Gallant offered Khamenei a stark ultimatum: “Abandon your war against a small, determined country a thousand miles from your border, and focus instead on the welfare and future of your own people,” he wrote. “But if you choose wrong again, we will be there, waiting.”
Netanyahu says Iran incapable of peace
Israeli Prime Minister Benjamin Netanyahu said Wednesday that Iran's leadership cannot be trusted to abandon its nuclear and military ambitions, casting doubt on any future diplomatic efforts by the United States.
“That regime has a built-in DNA, and that DNA says: ‘No America, no Israel,’” Netanyahu told Fox News in an interview aired during his visit to Washington to meet President Donald Trump.
“A good deal with Iran means they stop all nuclear activity, all enrichment. They would stop building these ballistic missiles… They would also dismantle the terror axis. But I think that’s not the regime we’re dealing with.”
Netanyahu said Iran’s nuclear activity accelerated after Israel “crushed Hezbollah” in Lebanon late last year, claiming that Tehran “rushed to nuclear weapons” after the loss of its main ally.

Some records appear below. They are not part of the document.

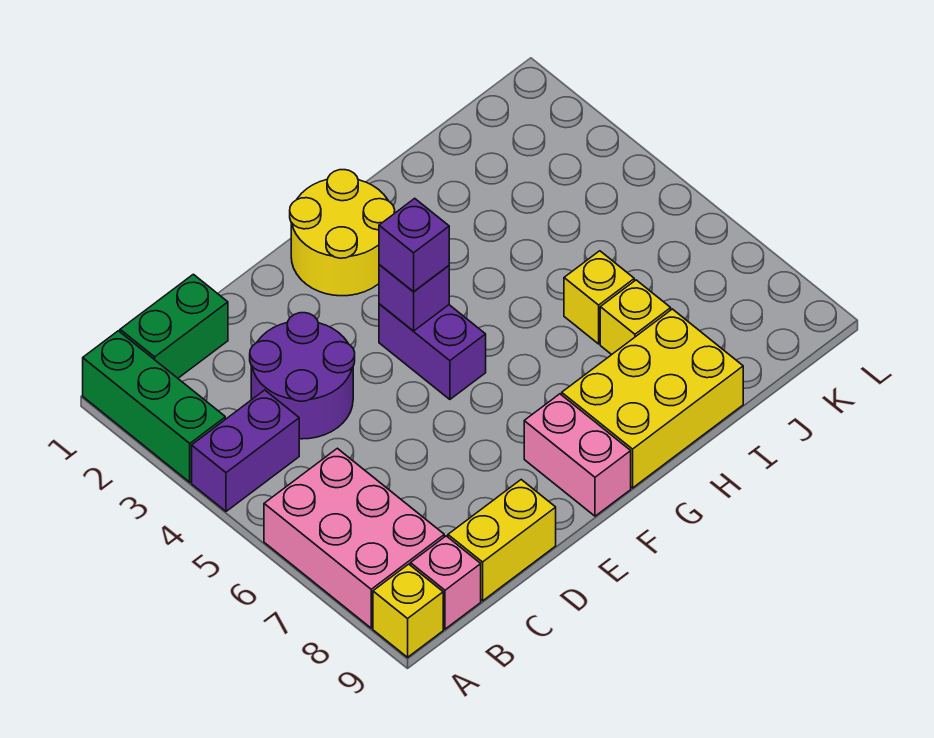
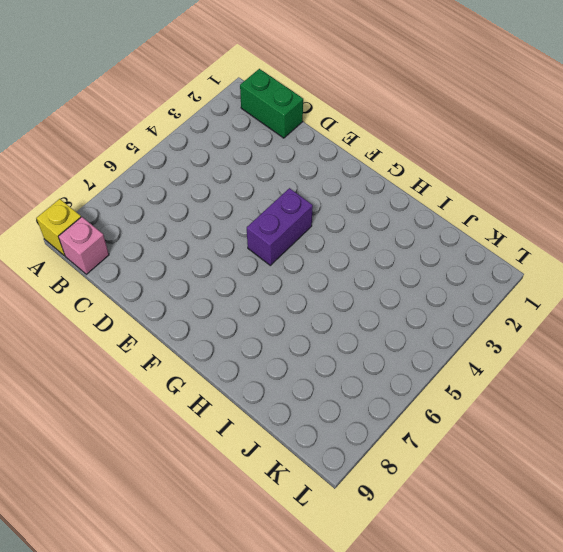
none -> green 1x3 brick [83,331,225,482]
none -> purple 1x2 brick [192,390,299,511]
none -> pink 2x3 brick [264,448,444,628]

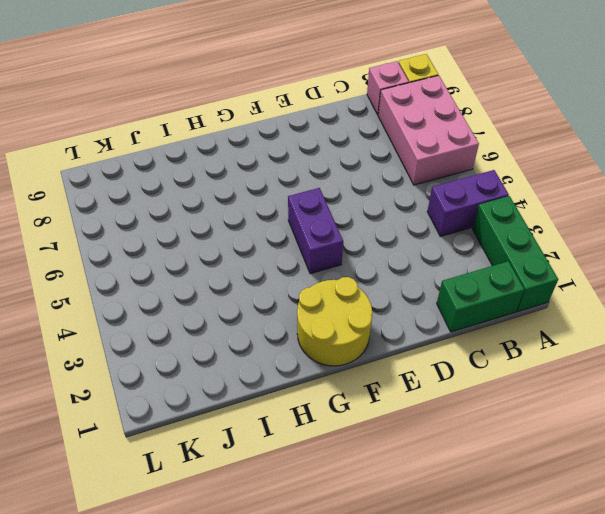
none -> purple 2x2 round brick [250,313,355,439]
none -> yellow 1x2 brick [448,480,556,601]
none -> pink 1x2 brick [524,394,631,516]

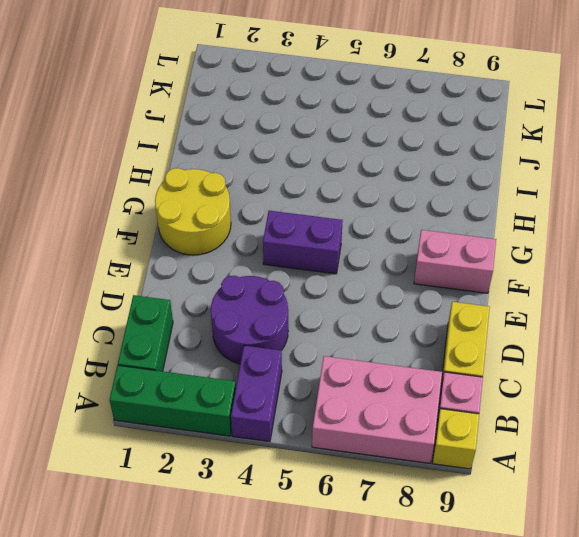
none -> yellow 2x3 brick [562,309,743,488]
none -> yellow 1x1 brick [564,251,634,344]
none -> yellow 1x1 brick [600,280,671,355]

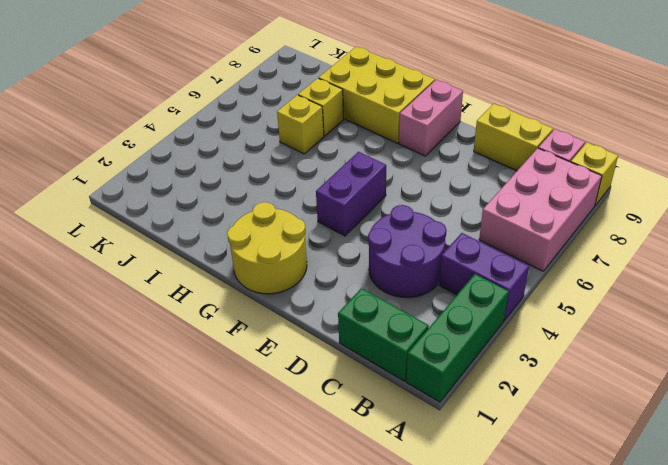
none -> purple 1x1 brick [379,265,449,331]
none -> purple 1x1 brick [379,198,449,292]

Iran could resume cooperation with with the International Atomic Energy Agency (IAEA) if the UN watchdog ends its “double standards”, President Masoud Pezeshkian told the European Council president according to state media.
The comments follow the exit of IAEA inspectors from Iran following Israeli and US attacks on Iranian nuclear facilities and after Iran's parliament suspended cooperation with the body, but suggest openness to renewed ties.
“The continuation of cooperation is conditional on correcting the agency’s double behavior regarding Iran’s nuclear case,” Pezeshkian said. He also warned that “failure to respect impartiality in reporting undermines the IAEA’s credibility.”
Pezeshkian added that any future attacks on Iran would be met with “a stronger and more regrettable response.”
A fragile ceasefire continues between Iran and Israel after a 12-day war in which the Jewish state pounded the Islamic Republic. US officials say communications with Iran are ongoing and both sides have expressed openness to resuming talks.
Tehran has accused the IAEA of sharing sensitive information with Israel and the US, and of failing to condemn last month’s airstrikes on Iranian nuclear facilities.
“In each of the possible scenarios, a diplomatic agreement must be reached. The appropriate systemic verification should be part of such an agreement, and the necessary structure should be in place,” Grossi said.
Grossi added that he remains hopeful about resuming cooperation with Iran soon, saying that talks are ongoing through intermediaries.